### Problem description
Search for the word "elbow" in the entries. Each line that holds it should be copied.

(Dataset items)

···

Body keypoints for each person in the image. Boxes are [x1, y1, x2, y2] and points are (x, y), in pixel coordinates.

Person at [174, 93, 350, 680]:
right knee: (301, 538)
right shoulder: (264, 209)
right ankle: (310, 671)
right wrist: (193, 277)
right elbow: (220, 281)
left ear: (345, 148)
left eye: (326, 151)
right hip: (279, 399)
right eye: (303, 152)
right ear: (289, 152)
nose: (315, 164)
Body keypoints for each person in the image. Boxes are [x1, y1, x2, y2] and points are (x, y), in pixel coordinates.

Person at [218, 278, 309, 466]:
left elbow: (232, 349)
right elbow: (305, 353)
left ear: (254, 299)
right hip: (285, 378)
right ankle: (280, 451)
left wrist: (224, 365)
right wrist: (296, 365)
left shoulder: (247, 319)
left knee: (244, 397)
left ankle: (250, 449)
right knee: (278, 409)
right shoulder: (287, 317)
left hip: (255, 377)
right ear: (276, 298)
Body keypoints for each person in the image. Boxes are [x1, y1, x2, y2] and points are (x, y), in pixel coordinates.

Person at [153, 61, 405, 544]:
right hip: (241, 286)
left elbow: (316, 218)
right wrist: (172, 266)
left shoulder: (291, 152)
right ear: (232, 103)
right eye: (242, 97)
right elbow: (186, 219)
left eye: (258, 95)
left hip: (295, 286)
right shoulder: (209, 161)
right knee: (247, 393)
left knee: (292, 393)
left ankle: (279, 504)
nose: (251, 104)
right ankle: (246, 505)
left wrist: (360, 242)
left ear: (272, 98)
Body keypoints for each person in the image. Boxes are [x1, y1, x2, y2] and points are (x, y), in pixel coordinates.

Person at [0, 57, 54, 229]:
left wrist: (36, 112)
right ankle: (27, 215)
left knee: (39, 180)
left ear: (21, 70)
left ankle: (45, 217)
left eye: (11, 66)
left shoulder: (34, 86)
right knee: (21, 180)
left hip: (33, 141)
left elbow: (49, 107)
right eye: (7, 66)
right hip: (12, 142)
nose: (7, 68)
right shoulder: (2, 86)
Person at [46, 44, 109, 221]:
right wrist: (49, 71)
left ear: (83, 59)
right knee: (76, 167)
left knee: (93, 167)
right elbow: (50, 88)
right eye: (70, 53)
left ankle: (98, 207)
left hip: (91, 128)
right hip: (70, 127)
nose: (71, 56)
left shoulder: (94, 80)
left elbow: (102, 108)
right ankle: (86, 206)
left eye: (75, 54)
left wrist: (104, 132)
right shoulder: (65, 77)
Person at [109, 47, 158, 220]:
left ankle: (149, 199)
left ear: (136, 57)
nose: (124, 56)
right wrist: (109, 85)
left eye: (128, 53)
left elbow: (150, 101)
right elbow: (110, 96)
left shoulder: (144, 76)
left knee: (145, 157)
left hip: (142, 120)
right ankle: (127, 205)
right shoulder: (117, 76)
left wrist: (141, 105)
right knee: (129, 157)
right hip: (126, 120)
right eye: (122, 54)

···

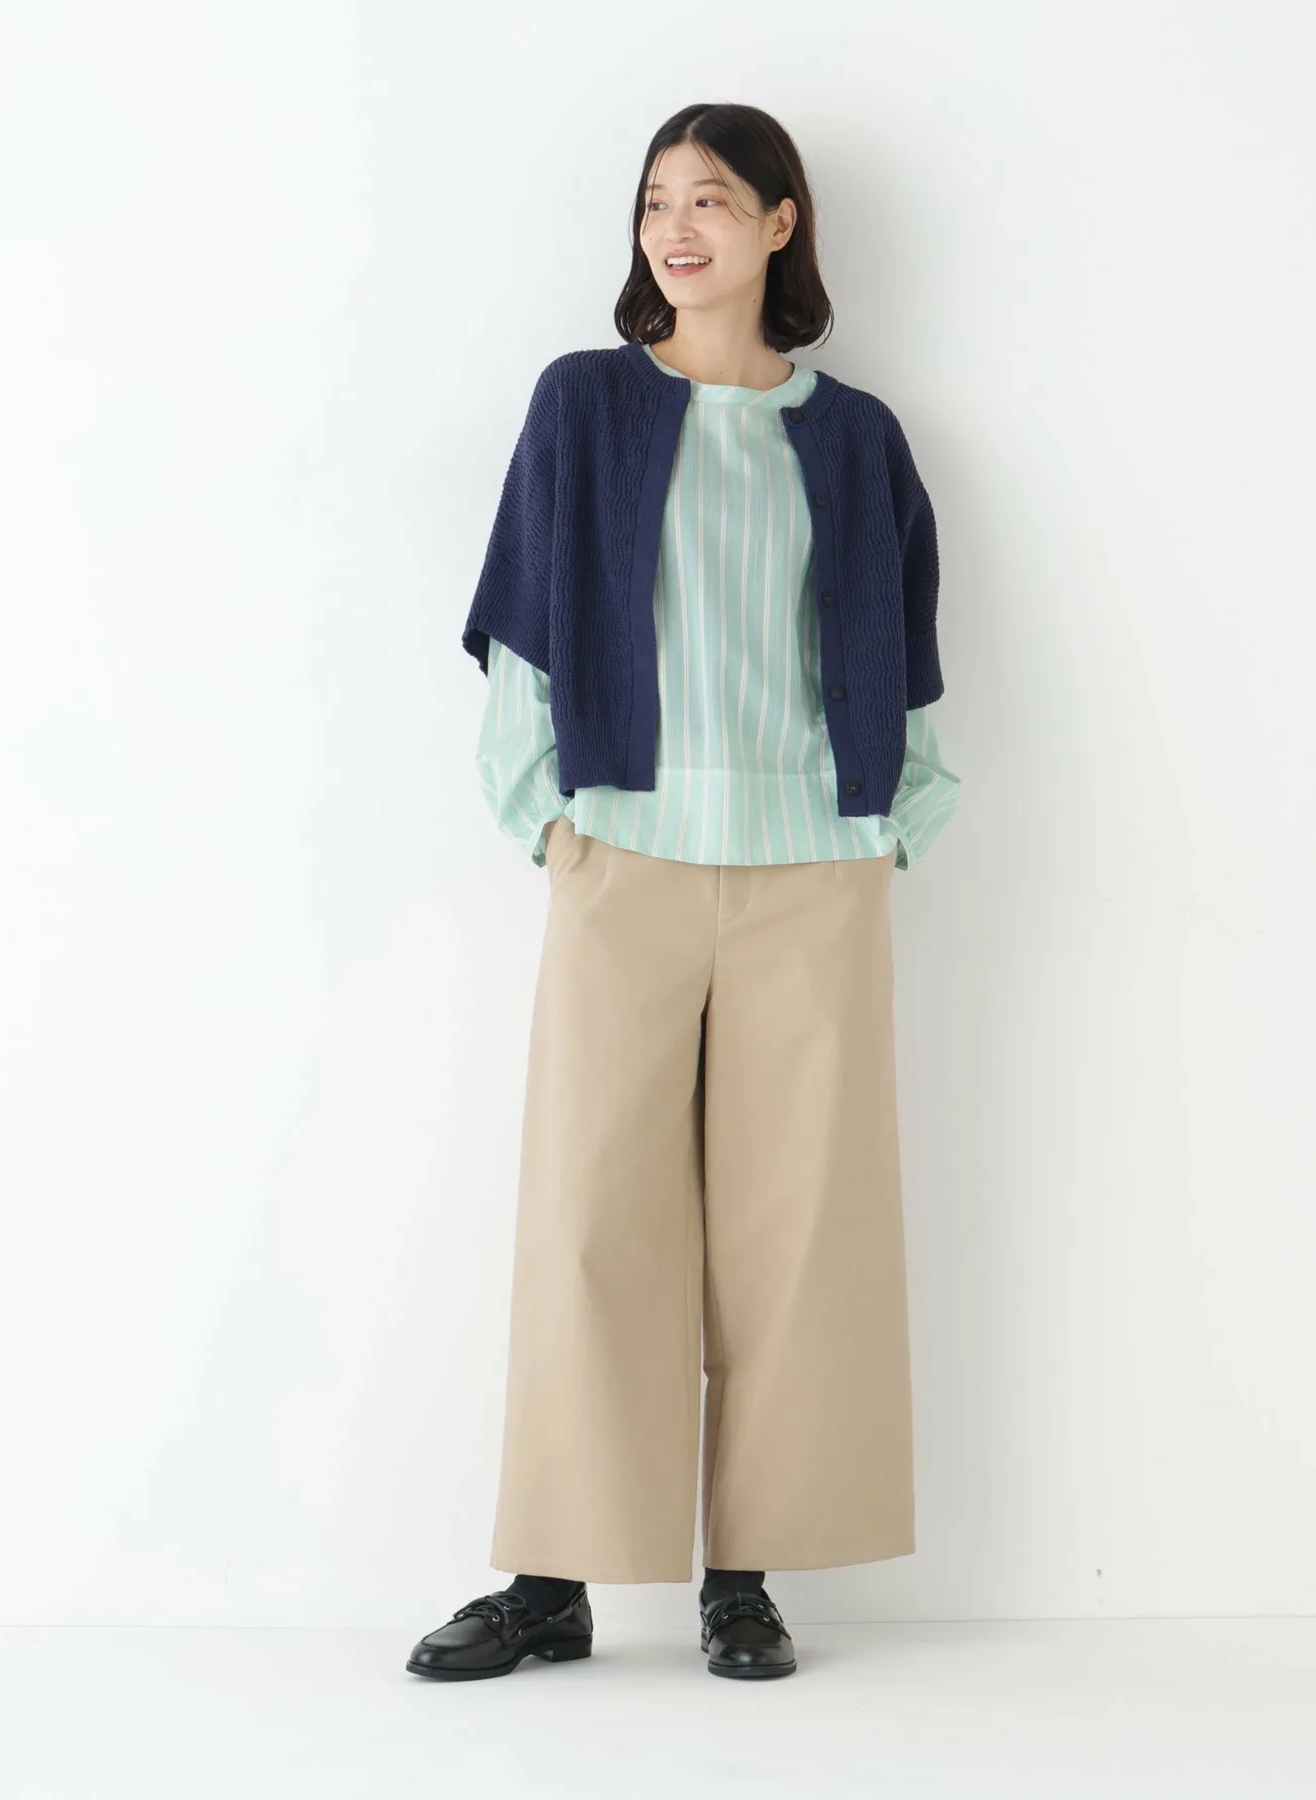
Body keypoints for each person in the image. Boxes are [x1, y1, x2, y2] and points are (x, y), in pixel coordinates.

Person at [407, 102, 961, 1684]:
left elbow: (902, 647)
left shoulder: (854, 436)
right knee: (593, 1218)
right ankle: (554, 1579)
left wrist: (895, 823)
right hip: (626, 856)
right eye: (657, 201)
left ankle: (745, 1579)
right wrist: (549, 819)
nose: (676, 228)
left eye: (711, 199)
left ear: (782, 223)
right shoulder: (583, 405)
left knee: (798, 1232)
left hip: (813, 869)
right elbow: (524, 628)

···

### Answer below
right elbow: (220, 281)
left elbow: (232, 349)
right elbow: (305, 353)
left elbow: (316, 218)
right elbow: (186, 219)
left elbow: (49, 107)
right elbow: (50, 88)
left elbow: (102, 108)
left elbow: (150, 101)
right elbow: (110, 96)
left elbow: (902, 647)
right elbow: (524, 628)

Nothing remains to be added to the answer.